Task details
Quote every text line of the data below word for word, leaving the pictures out.

Stored dataset items
□ □ □
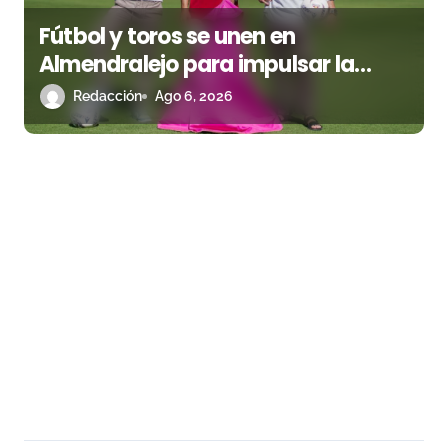
Fútbol y toros se unen en
Almendralejo para impulsar la
corrida de la Piedad
Redacción
Ago 6, 2026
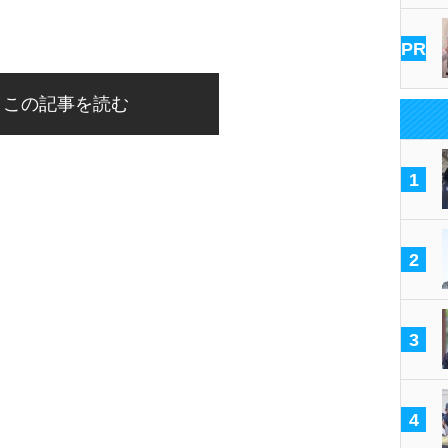
PR
この記事を読む
1
2
3
4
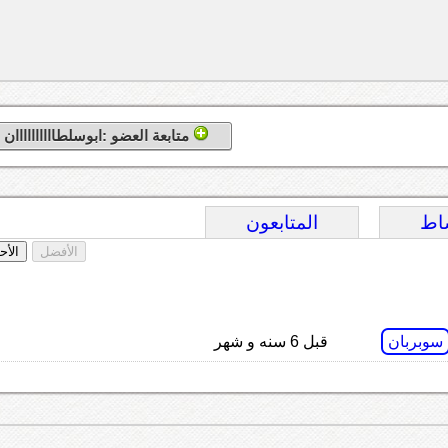
متابعة العضو :ابوسلطاااااااااان
اط
المتابعون
الأفضل
الأح
سوبربان
قبل 6 سنه و شهر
□ □ □
Expected output
Fútbol y toros se unen en
Almendralejo para impulsar la
corrida de la Piedad
Redacción
Ago 6, 2026
PR
この記事を読む
1
2
3
4
متابعة العضو :ابوسلطاااااااااان
اط
المتابعون
الأفضل
الأح
سوبربان
قبل 6 سنه و شهر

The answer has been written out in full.